Wolfe grunted. "Nothing is as pitiable as a man afraid of a woman. Is he guileless?"
"I would reserve it. He is not a dope. He might be capable of knowing that someone was going to kill Faith Usher so that it would pass for suicide, and he wanted somebody there alert and brainy and observant to spot it, so he got me, and he is now counting on me, with your help, to nail him. Or her. Or he may be on the level and merely pitiable."
"You and he have not been familiar?"
"No, sir. Just acquaintances. I have only seen him at parties."
"Then his selecting you is suggestive per se."
"Certainly. That’s why I took the trouble to go to see him. To observe. There were other ways of getting to Mrs Irwin of Grantham House."
"But you have formed no conclusion."
"No, sir. Question mark."
"Very well. Pfui. Afraid of a woman." He lifted his book, and I went to the kitchen for a glass of milk.
At eight-twenty the next morning, Thursday, I was steering the 1957 Heron sedan up the Forty-sixth Street ramp to the West Side Highway. Buying the sedan, the year before, had started an argument that wasn’t finished yet. Wolfe pays for the cars, but I do the driving, and I wanted one I could U-turn when the occasion arose, and that clashed with Wolfe’s notion that anyone in a moving vehicle was in constant deadly peril, and that the peril was in inverse ratio to the size of the vehicle. In a forty-ton truck he might actually have been able to relax. So we got the Heron, and I must say that I had nothing against it but its size.

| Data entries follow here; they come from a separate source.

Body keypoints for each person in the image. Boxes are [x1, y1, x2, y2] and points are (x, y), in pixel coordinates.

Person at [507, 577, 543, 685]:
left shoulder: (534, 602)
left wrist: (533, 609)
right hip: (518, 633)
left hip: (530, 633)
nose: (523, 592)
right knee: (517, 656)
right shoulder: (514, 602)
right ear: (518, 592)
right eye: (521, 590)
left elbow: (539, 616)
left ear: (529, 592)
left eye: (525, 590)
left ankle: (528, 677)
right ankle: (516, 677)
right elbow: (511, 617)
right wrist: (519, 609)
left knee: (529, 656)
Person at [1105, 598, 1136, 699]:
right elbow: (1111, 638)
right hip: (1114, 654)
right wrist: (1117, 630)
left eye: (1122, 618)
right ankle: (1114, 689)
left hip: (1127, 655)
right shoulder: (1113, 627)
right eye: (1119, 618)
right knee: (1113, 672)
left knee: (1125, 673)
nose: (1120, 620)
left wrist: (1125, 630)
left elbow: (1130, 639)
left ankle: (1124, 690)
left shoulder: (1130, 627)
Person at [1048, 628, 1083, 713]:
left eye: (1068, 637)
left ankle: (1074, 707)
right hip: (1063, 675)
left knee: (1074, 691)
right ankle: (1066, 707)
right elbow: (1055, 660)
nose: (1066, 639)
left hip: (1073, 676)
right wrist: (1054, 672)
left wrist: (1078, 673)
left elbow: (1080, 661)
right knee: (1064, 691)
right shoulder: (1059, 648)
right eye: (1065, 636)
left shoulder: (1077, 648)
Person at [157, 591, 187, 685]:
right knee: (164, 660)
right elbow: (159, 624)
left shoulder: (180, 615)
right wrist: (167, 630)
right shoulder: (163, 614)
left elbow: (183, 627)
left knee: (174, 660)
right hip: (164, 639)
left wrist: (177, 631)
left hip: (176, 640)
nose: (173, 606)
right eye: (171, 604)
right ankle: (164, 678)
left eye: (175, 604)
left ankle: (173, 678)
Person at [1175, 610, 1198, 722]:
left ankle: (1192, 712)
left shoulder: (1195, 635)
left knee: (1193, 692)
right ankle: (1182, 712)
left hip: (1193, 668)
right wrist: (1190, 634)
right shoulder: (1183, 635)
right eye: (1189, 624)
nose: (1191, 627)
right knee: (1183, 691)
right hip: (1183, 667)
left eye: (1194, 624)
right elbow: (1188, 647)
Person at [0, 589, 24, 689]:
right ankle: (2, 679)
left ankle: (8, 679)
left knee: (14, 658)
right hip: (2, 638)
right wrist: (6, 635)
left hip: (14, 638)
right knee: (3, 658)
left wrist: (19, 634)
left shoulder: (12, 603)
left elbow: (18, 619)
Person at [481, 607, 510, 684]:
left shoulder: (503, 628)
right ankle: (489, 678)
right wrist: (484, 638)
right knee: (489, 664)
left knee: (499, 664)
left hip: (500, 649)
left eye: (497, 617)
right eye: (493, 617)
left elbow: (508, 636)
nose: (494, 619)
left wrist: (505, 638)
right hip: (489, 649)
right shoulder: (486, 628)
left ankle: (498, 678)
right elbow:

I soon had proof of what I had been hearing and reading, that the forty-eight-hour rain in New York had been snow a little to the north. At Hawthorne Circle it was already there at the roadside, and the farther I rolled on the Taconic State Parkway the more there was of it. The sun was on it now, glancing off the slopes of the drifts and banks, and it was very pleasant, fighting the hardships of an old-fashioned winter by sailing along on the concrete at fifty-eight m.p.h. with ridges of white four and five feet high only a step from the hubcaps. When I finally left the parkway and took a secondary road through the hills, the hardships closed in on me some for a few miles, and when I turned in at an entrance between two stone pillars, with "Grantham House" on one of them, and headed up a curving driveway climbing a hill, only a single narrow lane had been cleared, and as I rounded a sharp curve the hubcaps scraped the ridge.